To bust down these defenses, researchers at the Centre for Genomic Regulation (CRG) in Spain developed a new potential treatment they call “living medicine.” The world of microbes is a brutal one, with bacteria battling each other for territory and resources, often by producing and releasing antimicrobial enzymes. So the team set out to use this to their advantage.

The starting point was a bacteria species called Mycoplasma pneumoniae, which was modified so that it wouldn’t cause illness in humans. Then it was engineered so that it could efficiently produce two enzymes that dissolve biofilms and the cell walls of bacteria within.

The team tested the technique by introducing colonies of M. pneumoniae to catheters infected with S. aureus biofilms.

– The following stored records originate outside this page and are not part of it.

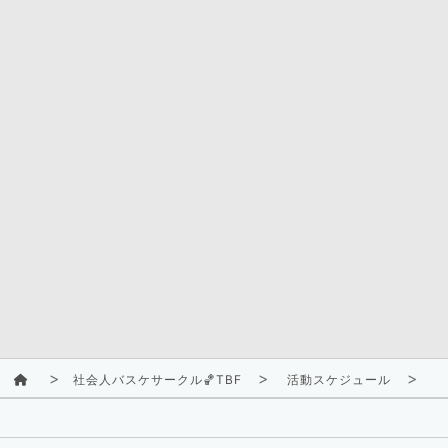
社会人バスケサークル🏀TBF
活動スケジュール
2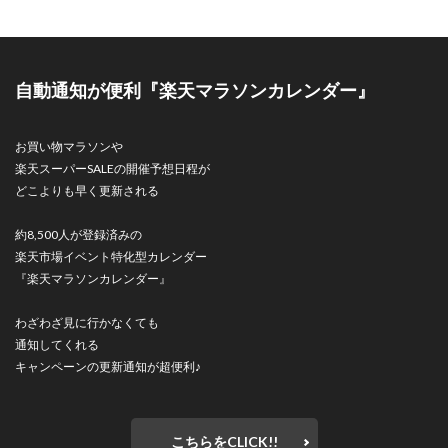
自動通知が便利『楽天マラソンカレンダー』
お買い物マラソンや
楽天スーパーSALEの開催予想日程が
どこよりも早く更新される
約8,500人が登録済みの
楽天市場イベント特化型カレンダー
『楽天マラソンカレンダー』
わざわざ見に行かなくても
通知してくれる
キャンペーンの更新通知が超便利♪
こちらをCLICK!!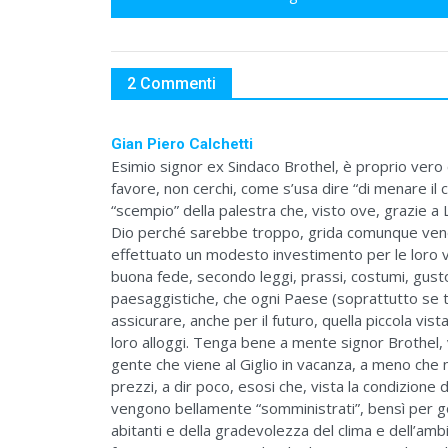
2 Commenti
Gian Piero Calchetti
Esimio signor ex Sindaco Brothel, è proprio vero 
favore, non cerchi, come s’usa dire “di menare il c
“scempio” della palestra che, visto ove, grazie a L
Dio perché sarebbe troppo, grida comunque vendett
effettuato un modesto investimento per le loro v
buona fede, secondo leggi, prassi, costumi, gusto
paesaggistiche, che ogni Paese (soprattutto se tu
assicurare, anche per il futuro, quella piccola vis
loro alloggi. Tenga bene a mente signor Brothel, 
gente che viene al Giglio in vacanza, a meno che 
prezzi, a dir poco, esosi che, vista la condizione 
vengono bellamente “somministrati”, bensì per go
abitanti e della gradevolezza del clima e dell’ambi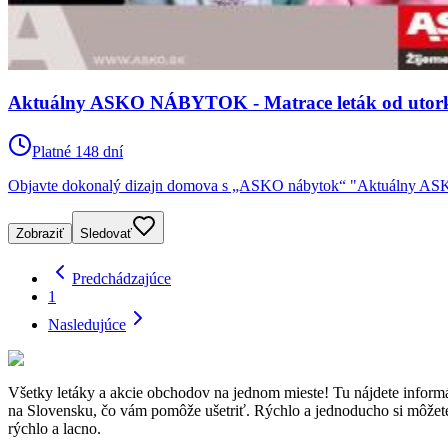
Aktuálny ASKO NÁBYTOK - Matrace leták od utorka,
Platné 148 dní
Objavte dokonalý dizajn domova s „ASKO nábytok“ "Aktuálny ASKO 
Zobraziť
Sledovať
Predchádzajúce
1
Nasledujúce
Všetky letáky a akcie obchodov na jednom mieste! Tu nájdete inf
na Slovensku, čo vám pomôže ušetriť. Rýchlo a jednoducho si môžete p
rýchlo a lacno.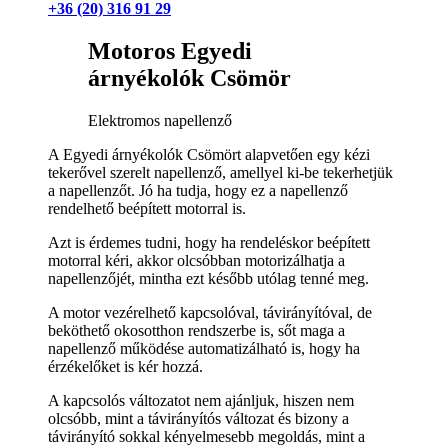
+36 (20) 316 91 29
Motoros Egyedi
árnyékolók Csömör
Elektromos napellenző
A Egyedi árnyékolók Csömört alapvetően egy kézi
tekerővel szerelt napellenző, amellyel ki-be tekerhetjük
a napellenzőt. Jó ha tudja, hogy ez a napellenző
rendelhető beépített motorral is.
Azt is érdemes tudni, hogy ha rendeléskor beépített
motorral kéri, akkor olcsóbban motorizálhatja a
napellenzőjét, mintha ezt később utólag tenné meg.
A motor vezérelhető kapcsolóval, távirányítóval, de
beköthető okosotthon rendszerbe is, sőt maga a
napellenző működése automatizálható is, hogy ha
érzékelőket is kér hozzá.
A kapcsolós változatot nem ajánljuk, hiszen nem
olcsóbb, mint a távirányítós változat és bizony a
távirányító sokkal kényelmesebb megoldás, mint a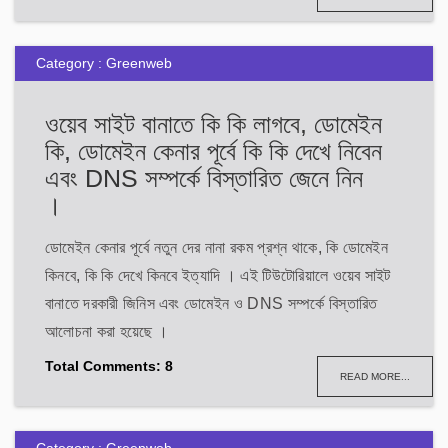
Category : Greenweb
ওয়েব সাইট বানাতে কি কি লাগবে, ডোমেইন
কি, ডোমেইন কেনার পূর্বে কি কি দেখে নিবেন
এবং DNS সম্পর্কে বিস্তারিত জেনে নিন
।
ডোমেইন কেনার পূর্বে নতুন দের নানা রকম প্রশ্ন থাকে, কি ডোমেইন
কিনবে, কি কি দেখে কিনবে ইত্যাদি । এই টিউটোরিয়ালে ওয়েব সাইট
বানাতে দরকারী জিনিস এবং ডোমেইন ও DNS সম্পর্কে বিস্তারিত
আলোচনা করা হয়েছে ।
Total Comments: 8
READ MORE...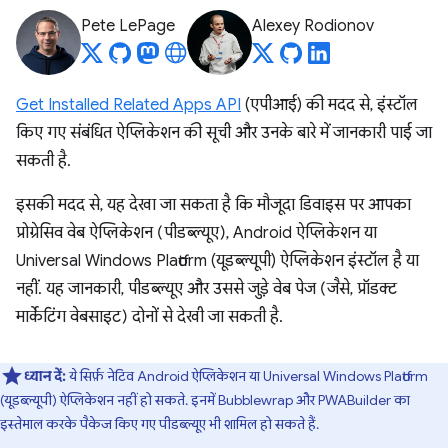
Pete LePage
Alexey Rodionov
Get Installed Related Apps API
(एपीआई) की मदद से, इंस्टॉल
किए गए संबंधित ऐप्लिकेशन की सूची और उनके बारे में जानकारी पाई जा
सकती है.
इसकी मदद से, यह देखा जा सकता है कि मौजूदा डिवाइस पर आपका
प्रोग्रेसिव वेब ऐप्लिकेशन (पीडब्ल्यूए), Android ऐप्लिकेशन या
Universal Windows Platform (यूडब्ल्यूपी) ऐप्लिकेशन इंस्टॉल है या
नहीं. यह जानकारी, पीडब्ल्यूए और उससे जुड़े वेब पेज (जैसे, प्रॉडक्ट
मार्केटिंग वेबसाइट) दोनों से देखी जा सकती है.
ध्यान दें:
ये सिर्फ़ नेटिव Android ऐप्लिकेशन या Universal Windows Platform
(यूडब्ल्यूपी) ऐप्लिकेशन नहीं हो सकते. इनमें Bubblewrap और PWABuilder का
इस्तेमाल करके पैकेज किए गए पीडब्ल्यूए भी शामिल हो सकते हैं.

This was done in three different ways – in cell culture, in living mice, and by removing the catheter from mice, adding the treatment and then returning it to the body. In all three cases, infections were successfully treated, with the tests in living mice treating 82 percent of infections.

The researchers say there are a few specific benefits to using M. pneumoniae to break down biofilms. The species lacks cell walls, making them more efficient at releasing molecules and evading the host’s immune system. They also have a low risk of mutation and cannot transfer their modified genes to nearby microbes.

This means that the treatment should be safe for use in humans, which the team is beginning to prepare for.

“Our technology, based on synthetic biology and live biotherapeutics, has been designed to meet all safety and efficacy standards for application in the lung, with respiratory diseases being one of the first targets,” says María Lluch, co-corresponding author of the study. “Our next challenge is to address high-scale production and manufacturing, and we expect to start clinical trials in 2023.”

The research was published in the journal Molecular Systems Biology.